Il valore dell'attenzione nella relazione educativa
All’interno dei contesti educativi, al fine di poter promuovere una relazione ottimale e che comporti un buon livello di funzionamento con l’utente con il quale interagiamo, è importante che il pedagogista conservi e rispetti una caratteristica portante della propria professionalità e metodologia: l’attenzione. Essere “attenti” significa interessarsi all’altro, comporta il proseguimento del proprio processo trasformativo ma con la capacità di sapersi dirigere verso l’altro.
In un rapporto di fiducia, il pedagogista che chiede l’attenzione dei propri ragazzi, dei bambini, degli adolescenti, degli adulti, come regola deve porre attenzione, per primo, ai volti, alle situazioni, ai cambiamenti umorali, corporei, mentali, psichici, affettivi di tutti coloro di cui si prende cura. Per avere attenzione si deve dare attenzione, è il principio fondamentale. L’attenzione permette di andare verso gli altri, dislocandosi dalla propria individualità: l’ascolto inizia appunto con l’attenzione.

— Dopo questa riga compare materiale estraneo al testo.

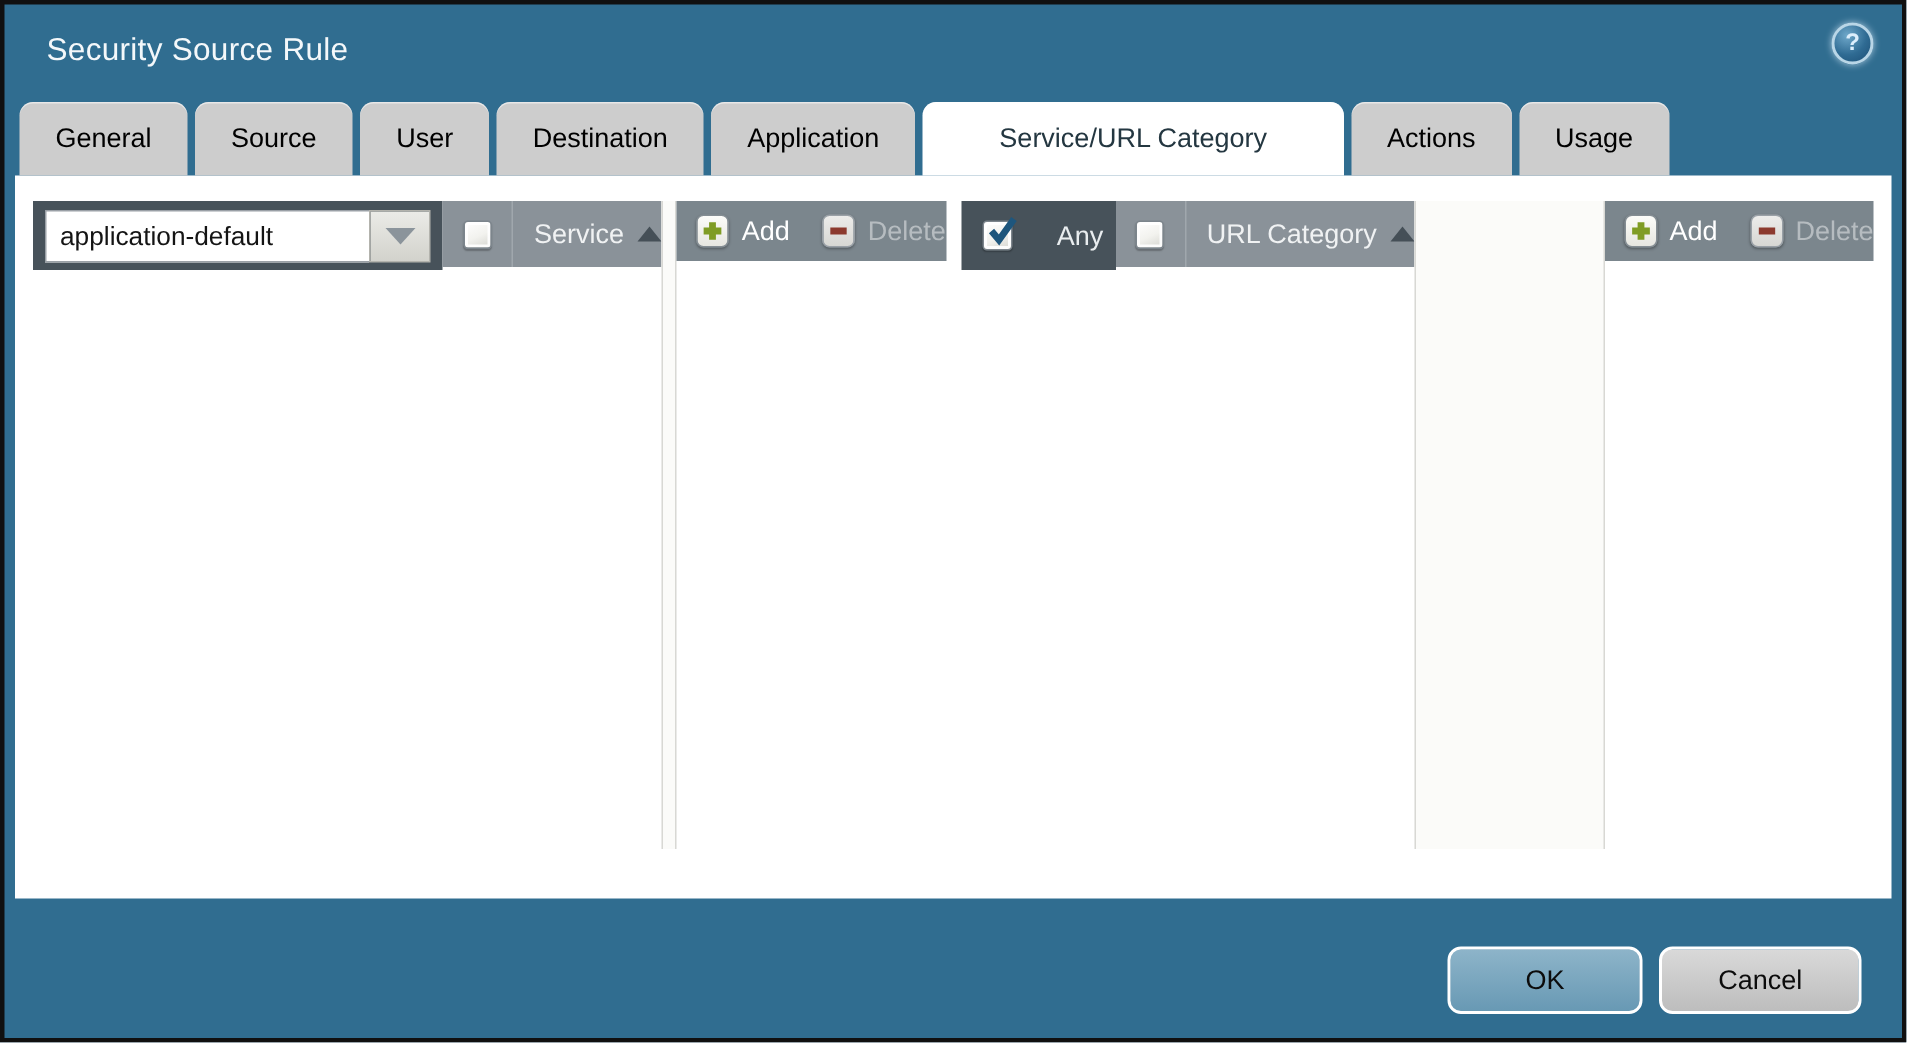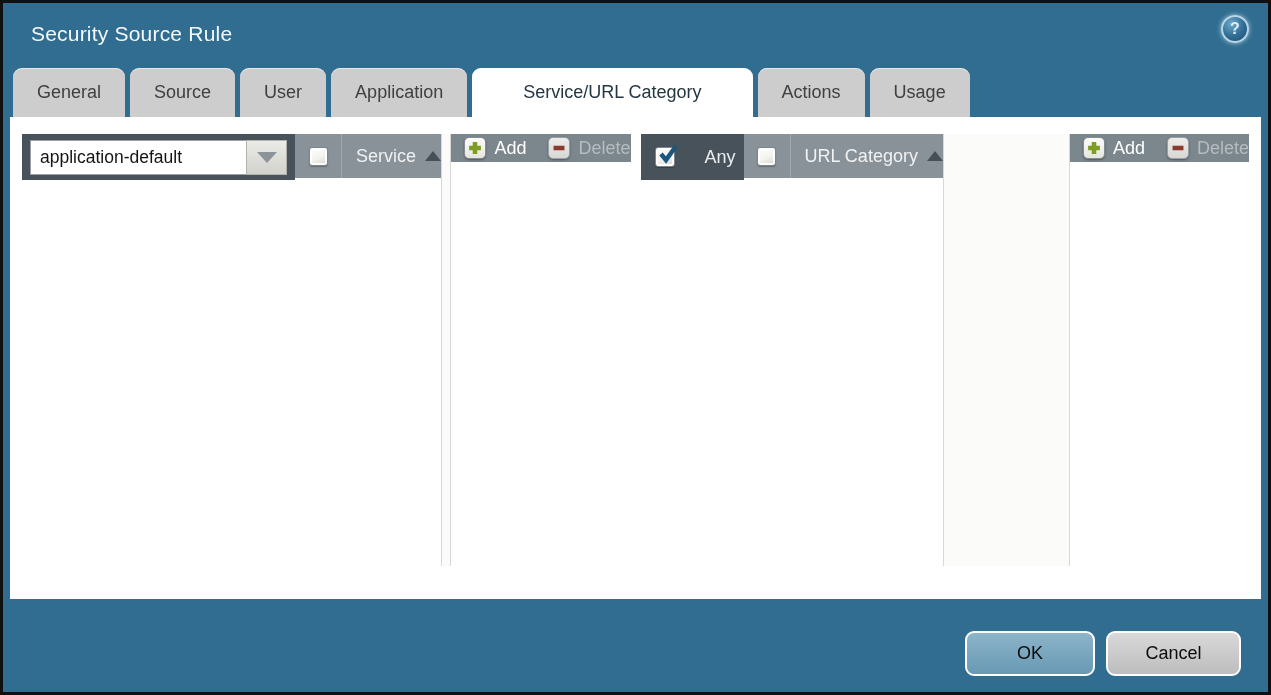"General" .tab { color: #404040 -> #000000 }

È importante tenere presente che l’attenzione non è una tecnica che si impara nelle scuole, bensì una fondamentale trasformazione del proprio modo di percepirsi e rivolgersi nei confronti di chi ci circonda.
L’attenzione pone la relazione al centro avviando un processo evolutivo e di rimodulazione reciproco, concretizzando la vigilanza e la semplice osservazione. Vigilare comporta assumere un atteggiamento di concentrazione sull’azione educativa e sull’altro che la riceve, ma implica anche avere la capacità di osservare i cambiamenti fisici, le sensazioni e le percezioni che il contesto educativo trasmette. Attraverso la vigilanza il pedagogista prende coscienza dei cambiamenti meno evidenti, si mette in ascolto delle emozioni, legge le variazioni di umore dei soggetti.
Altro aspetto imprescindibile nella costruzione della relazione educativa è l’ascolto.
L’ascolto educativo parte dal desiderio stesso di ascoltare, ci si predispone per farlo perché ascoltare comporta sempre un cambiamento e una trasformazione. Più l’ascolto è profondo, più è autentico ed empatico. Per ascolto profondo si intende un ascolto interconnesso con la persona con la quale avviene, con l’ambiente e con le situazioni vissute, le esperienze di vita. Ascoltare autenticamente significa “interessarsi a” con senso di responsabilità e consapevolezza dell’altro.
La caratteristica più complessa risiede nella dimensione empatica dell’ascolto perché è quella che avvicina realmente il pedagogista agli altri e genera il rapporto di fiducia necessario all’avvio del processo trasformativo di cura. Essere empatici permette al pedagogista di avviare relazioni educative capaci di tener conto della dimensione più profonda dell’altro e “utilizzarla” come canale comunicativo e rigenerativo.
Imparare l’empatia è possibile e doveroso per comprendere come orientare la propria progettazione, come rivolgersi al proprio ambiente educativo, come essere eticamente coerenti.